In the newly proposed model (illustrated below), after perforin makes small holes in the target plasma membrane, and the damaged membrane as well as perforin and granzymes are endocytosed, target cells rapidly form large vesicles positive for early endosomal antigen-1 (EEA-1) that contain both perforin and granzymes, which the team at IDI call 'gigantosomes.'

Dr. Lieberman and other scientists had previously shown that granzymes must reach the cytosol to find their targets and activate killing by apoptosis, or programmed cell death. Perforin, having already made tiny holes in the plasma membrane, also forms membrane pores in the gigantosome, gradually releasing granzymes. Then the final discovery by the IDI team: gigantosomes actually rupture, completing the one-two punch that finally kills the target cell.
Dr. Kirchhausen credits live-cell imaging microscopy with allowing the new findings. "Ten years ago, you might have taken pictures with an electronic camera and a standard microscope. Each image needed an exposure of a second or two. If you wanted three dimensions, like the optical sections of a CAT scan, recording 10 images could take perhaps 20 seconds. However, everything in the cell moves so fast, it would all be a blur and you would have seen nothing useful. Our new instrumentation provides sharp images of objects inside a cell 100 or more times faster than that."

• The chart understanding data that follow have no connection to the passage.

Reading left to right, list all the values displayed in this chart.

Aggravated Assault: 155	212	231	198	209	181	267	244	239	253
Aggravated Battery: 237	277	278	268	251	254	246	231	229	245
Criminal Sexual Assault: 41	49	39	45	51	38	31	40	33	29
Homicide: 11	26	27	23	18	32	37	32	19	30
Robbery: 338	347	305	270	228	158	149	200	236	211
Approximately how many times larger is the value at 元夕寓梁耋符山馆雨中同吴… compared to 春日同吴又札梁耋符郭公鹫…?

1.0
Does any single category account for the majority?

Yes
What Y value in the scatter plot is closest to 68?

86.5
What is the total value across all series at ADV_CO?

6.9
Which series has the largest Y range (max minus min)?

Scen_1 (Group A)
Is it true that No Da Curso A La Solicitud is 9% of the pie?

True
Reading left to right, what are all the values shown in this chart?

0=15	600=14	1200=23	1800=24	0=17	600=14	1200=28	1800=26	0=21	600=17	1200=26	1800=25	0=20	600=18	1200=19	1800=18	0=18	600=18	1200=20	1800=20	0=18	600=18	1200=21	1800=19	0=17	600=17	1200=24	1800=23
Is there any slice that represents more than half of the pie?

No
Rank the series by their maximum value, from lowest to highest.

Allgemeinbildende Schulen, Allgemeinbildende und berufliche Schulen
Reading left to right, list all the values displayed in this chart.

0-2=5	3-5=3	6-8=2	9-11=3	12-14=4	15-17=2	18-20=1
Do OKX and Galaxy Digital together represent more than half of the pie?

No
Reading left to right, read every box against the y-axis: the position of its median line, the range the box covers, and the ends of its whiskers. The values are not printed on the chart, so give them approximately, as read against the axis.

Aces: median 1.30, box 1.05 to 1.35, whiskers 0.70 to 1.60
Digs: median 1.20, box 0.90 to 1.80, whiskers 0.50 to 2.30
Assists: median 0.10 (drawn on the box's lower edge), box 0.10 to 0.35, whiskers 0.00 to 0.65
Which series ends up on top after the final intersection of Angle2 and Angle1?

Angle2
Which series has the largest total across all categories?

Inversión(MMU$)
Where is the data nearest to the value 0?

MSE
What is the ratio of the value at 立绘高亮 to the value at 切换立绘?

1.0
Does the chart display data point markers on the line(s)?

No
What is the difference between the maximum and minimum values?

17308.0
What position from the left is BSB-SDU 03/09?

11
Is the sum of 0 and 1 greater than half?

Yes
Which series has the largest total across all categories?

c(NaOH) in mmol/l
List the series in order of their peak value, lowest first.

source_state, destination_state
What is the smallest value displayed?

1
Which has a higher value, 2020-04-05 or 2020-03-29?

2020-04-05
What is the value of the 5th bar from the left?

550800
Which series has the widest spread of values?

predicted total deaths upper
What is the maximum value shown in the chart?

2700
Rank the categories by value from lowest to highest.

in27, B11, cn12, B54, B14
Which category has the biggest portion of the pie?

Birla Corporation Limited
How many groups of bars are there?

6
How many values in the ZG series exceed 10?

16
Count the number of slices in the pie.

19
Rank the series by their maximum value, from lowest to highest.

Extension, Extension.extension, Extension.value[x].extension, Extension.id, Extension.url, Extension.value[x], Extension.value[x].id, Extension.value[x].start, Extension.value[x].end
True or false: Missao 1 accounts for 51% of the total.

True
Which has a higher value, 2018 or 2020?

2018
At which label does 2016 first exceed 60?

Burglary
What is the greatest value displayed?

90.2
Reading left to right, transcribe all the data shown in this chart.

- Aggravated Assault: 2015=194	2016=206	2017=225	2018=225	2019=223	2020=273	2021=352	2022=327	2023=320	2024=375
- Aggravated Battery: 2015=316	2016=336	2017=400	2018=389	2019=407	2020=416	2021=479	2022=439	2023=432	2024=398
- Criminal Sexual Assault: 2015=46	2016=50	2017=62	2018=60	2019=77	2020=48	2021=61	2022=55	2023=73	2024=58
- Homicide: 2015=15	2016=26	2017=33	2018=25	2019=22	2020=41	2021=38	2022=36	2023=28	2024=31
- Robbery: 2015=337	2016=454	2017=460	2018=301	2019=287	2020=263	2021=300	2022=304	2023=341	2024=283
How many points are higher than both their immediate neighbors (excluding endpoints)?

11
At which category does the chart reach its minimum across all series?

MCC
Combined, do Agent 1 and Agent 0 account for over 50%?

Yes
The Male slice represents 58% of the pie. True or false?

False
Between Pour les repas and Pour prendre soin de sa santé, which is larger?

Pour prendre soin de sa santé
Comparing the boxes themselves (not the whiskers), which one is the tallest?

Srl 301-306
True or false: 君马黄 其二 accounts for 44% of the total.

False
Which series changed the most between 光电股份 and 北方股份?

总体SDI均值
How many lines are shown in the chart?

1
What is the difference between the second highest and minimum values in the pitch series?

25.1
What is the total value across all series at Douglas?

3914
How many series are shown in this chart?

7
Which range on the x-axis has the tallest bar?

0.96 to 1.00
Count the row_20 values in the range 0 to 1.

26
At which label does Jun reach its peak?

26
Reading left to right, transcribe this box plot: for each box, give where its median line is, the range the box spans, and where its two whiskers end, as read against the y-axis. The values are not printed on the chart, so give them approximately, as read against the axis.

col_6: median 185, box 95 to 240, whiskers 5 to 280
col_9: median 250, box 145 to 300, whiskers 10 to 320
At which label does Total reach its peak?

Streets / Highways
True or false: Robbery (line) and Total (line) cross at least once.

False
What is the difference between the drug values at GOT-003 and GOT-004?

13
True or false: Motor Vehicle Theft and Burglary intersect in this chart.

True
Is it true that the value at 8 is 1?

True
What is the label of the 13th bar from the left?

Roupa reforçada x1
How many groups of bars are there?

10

Viewed sequentially, these images form an intracellular 3D movie. Dr. Kirchhausen continues, "We actually see the molecules first in the vesicles, then in the synapse, in the gigantosome in the receiving cells, and then in the cytosol. We have also been able to observe how the gigantosomes break."
Dr. Lieberman believes their findings may be applicable to other instances in which cells ingest something that eventually reaches the cytosol, such as viruses, bacteria, and RNA. "This is a great model with which to begin to think about how undesirable things get into the cytosol or how to manipulate this biology for therapeutic purposes, like getting RNA drugs into the cell."
Dr. Kirchhausen adds, "The normal biology is that anything taken into a cell is always contained within a vesicle; small, large, various shapes, but they're all vesicular or tubular endosomal carriers. They're used for transport to the lysosome for destruction; moving something across and dumping it out the other side of the cell; or as in the placenta, transporting antibodies from the mother to the baby. But what is interesting here is that the container loses its integrity."
Drs. Lieberman and Kirchhausen continue to collaborate. Dr. Lieberman is very involved in developing small RNAs for therapeutic purposes. "There are many methods for getting RNAs into endosomes, but very few get the RNAs out of the endosomes into the cytoplasm so they can do their work. If we can image the small RNAs as they are taken up by cells and see where they go, hopefully we can use the same technology to design new RNA drugs."
Dr. Kirchhausen's lab is applying the new visualization technology to study viral entry. "Some viruses like HIV have membranes; they fuse with the host cell to reach the cytosol. Other viruses without membranes must physically break into the cell. We color-labeled a virus and actually watched it in real time during translocation. That would have been impossible with the earlier imaging technology."
Dr. Lieberman sums it up: "I think the message is that a picture is worth a thousand words; when you see it happening before your eyes, it's just so much clearer than studying hundreds of immunoblots and immunoprecipitations. It's very powerful."
Thiery J, Keefe D, Boulant S, Boucrot E, Walch M, Martinvalet D, Goping IS, Bleackley RC, Kirchhausen T, Lieberman J. Perforin pores in the endosomal membrane trigger the release of endocytosed granzyme B into the cytosol of target cells. Nat Immunol. 2011 Jun 19. doi: 10.1038/ni.2050.